SPINNING THE RECORD – SPRING 2017
“What little success I have had in life I owe to my college training.”
–General Grenville Mellon Dodge, NU Class of 1851
Many alumni have told me that Norwich gave them the foundation for a successful life. When pressed to be more specific, they say it shouldered them with responsibility, held them accountable, and taught them respect for authority. It was here that they became well-versed in self-discipline, time management, and perseverance in the face of adversity. Perhaps most important, Norwich was where they learned how to get along with all kinds of people, from various backgrounds and with varying opinions, in all sorts of situations, while working toward a common goal. These collective experiences—inside and outside the classroom—gave them the tools, skills, and values necessary to succeed, while molding and shaping their characters.
Alumni will be pleased to know that this rock-solid foundation still exists today. In an age where other colleges handle young people with kid gloves, Norwich does not coddle its students—not in the classroom, not on the athletic fields, and certainly not in the Corps. It demands excellence on all fronts, because that is what it takes to be successful in today’s world.
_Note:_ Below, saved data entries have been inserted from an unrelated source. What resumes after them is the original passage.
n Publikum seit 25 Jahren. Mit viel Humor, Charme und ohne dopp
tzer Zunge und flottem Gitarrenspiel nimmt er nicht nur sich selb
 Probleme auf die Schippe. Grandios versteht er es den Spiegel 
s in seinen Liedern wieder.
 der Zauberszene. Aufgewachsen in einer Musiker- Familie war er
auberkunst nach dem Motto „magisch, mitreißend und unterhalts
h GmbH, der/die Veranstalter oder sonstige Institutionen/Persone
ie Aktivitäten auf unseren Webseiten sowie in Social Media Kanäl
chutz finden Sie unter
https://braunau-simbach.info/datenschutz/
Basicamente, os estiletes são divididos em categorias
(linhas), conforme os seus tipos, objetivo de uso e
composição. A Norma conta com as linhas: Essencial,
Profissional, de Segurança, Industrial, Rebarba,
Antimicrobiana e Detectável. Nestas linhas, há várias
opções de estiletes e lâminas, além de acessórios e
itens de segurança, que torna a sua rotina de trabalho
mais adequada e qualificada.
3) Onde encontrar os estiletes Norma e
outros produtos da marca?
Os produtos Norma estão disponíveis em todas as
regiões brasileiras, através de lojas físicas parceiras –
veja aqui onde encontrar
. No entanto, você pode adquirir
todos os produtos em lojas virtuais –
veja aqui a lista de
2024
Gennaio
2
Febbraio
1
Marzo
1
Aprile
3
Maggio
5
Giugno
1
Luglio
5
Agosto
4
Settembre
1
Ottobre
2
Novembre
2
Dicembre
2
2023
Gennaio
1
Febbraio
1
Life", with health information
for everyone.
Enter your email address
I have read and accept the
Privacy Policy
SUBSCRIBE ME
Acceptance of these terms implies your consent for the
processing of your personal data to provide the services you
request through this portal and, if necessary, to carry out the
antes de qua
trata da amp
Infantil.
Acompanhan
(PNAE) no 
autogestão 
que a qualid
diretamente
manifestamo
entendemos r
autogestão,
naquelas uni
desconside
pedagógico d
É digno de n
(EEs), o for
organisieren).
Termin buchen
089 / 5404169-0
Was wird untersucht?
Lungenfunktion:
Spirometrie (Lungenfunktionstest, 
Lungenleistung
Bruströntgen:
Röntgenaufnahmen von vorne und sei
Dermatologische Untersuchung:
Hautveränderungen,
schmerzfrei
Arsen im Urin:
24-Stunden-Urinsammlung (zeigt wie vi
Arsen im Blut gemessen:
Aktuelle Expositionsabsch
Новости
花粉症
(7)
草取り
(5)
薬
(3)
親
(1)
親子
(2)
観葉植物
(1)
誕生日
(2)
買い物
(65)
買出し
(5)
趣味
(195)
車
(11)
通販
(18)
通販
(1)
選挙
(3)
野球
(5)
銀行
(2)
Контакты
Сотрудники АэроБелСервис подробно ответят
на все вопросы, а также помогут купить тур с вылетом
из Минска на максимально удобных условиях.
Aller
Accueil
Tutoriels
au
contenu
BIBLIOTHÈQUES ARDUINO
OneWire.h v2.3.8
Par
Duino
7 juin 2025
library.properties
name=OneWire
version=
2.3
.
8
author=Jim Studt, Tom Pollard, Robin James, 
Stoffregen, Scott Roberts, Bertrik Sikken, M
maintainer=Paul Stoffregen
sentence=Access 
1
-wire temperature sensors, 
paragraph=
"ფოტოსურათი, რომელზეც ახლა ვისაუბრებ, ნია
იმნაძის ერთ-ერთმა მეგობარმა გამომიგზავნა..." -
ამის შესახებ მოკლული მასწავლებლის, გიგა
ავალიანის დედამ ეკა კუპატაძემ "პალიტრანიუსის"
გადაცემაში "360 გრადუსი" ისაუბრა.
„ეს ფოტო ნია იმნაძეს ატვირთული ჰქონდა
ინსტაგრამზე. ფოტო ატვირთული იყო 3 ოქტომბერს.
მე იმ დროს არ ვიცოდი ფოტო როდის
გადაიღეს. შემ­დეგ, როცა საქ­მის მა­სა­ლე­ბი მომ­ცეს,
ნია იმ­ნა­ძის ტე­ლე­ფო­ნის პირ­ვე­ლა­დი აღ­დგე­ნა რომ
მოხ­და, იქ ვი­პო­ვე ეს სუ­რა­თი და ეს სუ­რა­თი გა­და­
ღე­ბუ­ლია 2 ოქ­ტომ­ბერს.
Case in point, a team of five Norwich undergraduates, who hail from four countries and collectively speak 14 languages, recently won a national competition aimed at countering the recruitment efforts of domestic and foreign terrorist groups (add link to story here). Under the guidance of Professor Travis Morris, they completed the project in four months, outside the classroom, on their own time—in addition to carrying full academic workloads and, in the case of two students, competing on varsity teams.
The Norwich team didn’t just place first—they blew the opposition right out of the water. According to the judges, their approach was so innovative, there wasn’t even a close second.
These students embody what Norwich University is today: diverse, innovative, and committed to excellence. As alumni, you should be very proud of your alma mater and her students, faculty, and staff who are perpetuating Captain Alden Partridge’s nearly 200-year legacy of innovation. For every time Norwich wins, you win. Your Norwich diploma buys you a share in every victory, every award, every accomplishment, and every honor this university achieves. And it is my honor, as your alumni magazine editor, to bring these triumphs to light.
I often think of Norwich as “the little university that could.” When stacked up against the Ivies, the federal service academies, the colossal state schools, and the MITs, we may look like the underdog—a tiny, independent, liberal arts school, tucked away in the hills of Central Vermont—but Norwich has proven time and again that it can compete with the best. And the world is starting to take notice.